Assemblywoman Annette Robinson (D-Brooklyn), who introduced a bill that would require cops to shoot to wound rather than shoot to kill, is facing outrage from cops who say it could put police lives in danger. But it turns out that Robinson herself believes she is not qualified to assess the dangers of police shoot outs. She just wants them to stop, and tells the Post, "Not being a police officer, I would not be able to discuss the instance or the time that happens, but I do know that it happens, most often in the communities that I represent, and it happens too often."
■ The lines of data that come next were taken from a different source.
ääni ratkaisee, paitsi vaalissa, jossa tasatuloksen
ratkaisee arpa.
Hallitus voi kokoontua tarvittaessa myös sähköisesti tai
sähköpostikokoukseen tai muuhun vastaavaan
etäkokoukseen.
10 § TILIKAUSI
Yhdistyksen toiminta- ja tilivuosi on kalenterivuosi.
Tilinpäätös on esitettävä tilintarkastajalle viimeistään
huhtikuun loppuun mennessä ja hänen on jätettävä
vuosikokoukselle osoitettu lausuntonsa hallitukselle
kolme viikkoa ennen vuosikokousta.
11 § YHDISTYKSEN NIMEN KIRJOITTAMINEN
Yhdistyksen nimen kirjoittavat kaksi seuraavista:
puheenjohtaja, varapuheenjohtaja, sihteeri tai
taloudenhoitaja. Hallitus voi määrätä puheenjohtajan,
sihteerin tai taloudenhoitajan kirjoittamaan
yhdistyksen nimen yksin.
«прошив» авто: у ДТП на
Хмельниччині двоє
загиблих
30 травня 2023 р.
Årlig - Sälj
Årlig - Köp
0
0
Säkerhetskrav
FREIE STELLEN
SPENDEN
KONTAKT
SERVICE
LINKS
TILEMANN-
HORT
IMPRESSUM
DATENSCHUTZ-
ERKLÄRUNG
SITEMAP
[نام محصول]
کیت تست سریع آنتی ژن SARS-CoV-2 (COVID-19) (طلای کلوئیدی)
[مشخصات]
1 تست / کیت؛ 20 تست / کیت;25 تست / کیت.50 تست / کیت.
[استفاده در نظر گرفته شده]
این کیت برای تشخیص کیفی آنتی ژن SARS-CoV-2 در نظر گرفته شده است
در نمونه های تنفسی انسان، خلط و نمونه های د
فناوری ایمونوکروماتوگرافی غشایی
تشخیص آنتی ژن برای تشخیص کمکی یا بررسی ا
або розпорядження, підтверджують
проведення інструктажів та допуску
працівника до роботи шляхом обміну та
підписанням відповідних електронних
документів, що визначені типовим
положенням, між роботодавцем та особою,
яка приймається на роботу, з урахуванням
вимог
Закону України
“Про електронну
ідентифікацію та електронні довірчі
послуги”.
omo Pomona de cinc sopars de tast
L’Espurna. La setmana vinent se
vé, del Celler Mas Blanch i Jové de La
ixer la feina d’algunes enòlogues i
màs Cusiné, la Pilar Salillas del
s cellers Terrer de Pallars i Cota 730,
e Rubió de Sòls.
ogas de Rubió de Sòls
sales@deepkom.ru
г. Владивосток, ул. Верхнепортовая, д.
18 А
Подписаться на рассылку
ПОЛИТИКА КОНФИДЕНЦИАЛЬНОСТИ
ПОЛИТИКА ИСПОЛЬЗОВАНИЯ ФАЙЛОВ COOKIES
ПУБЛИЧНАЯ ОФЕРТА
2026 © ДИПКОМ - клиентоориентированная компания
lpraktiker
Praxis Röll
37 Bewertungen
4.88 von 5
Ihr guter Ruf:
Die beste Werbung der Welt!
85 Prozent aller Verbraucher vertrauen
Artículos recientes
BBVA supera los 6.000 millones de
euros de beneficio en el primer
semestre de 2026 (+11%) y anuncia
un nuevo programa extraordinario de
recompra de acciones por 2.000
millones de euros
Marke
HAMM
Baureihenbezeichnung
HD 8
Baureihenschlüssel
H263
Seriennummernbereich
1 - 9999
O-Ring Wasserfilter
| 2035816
Angry lawmakers and cops say that the decision isn't hers to make, and that in a life-or-death situation, criminals won't follow shoot-to-wound rules. Police Commissioner Ray Kelly said the bill "makes no sense to anyone who knows anything about law enforcement." This incarnation of the bill was sponsored by Robinson and Assemblyman Darryl Towns after the shooting of Sean Bell in 2006, but—fun fact—it was actually first introduced in 2000 by none other than then-Senator David Paterson, in the wake of the shooting of Amadou Diallo.

Though Towns hopes the bill would "open up a dialogue regarding police procedures," experts say that the bill wouldn't make any difference. Brooklyn DA Charles Hynes said, "It's unrealistic to think cops can shoot someone in the leg in the heat of the moment," and police expert Dr. Maki Haberfeld told WABC that no police force in the world has a shoot to wound policy in dire situations. She said, "The Polish police tried to train officers to shoot at body parts and there were casualties and they basically gave up. It's a very dangerous perspective."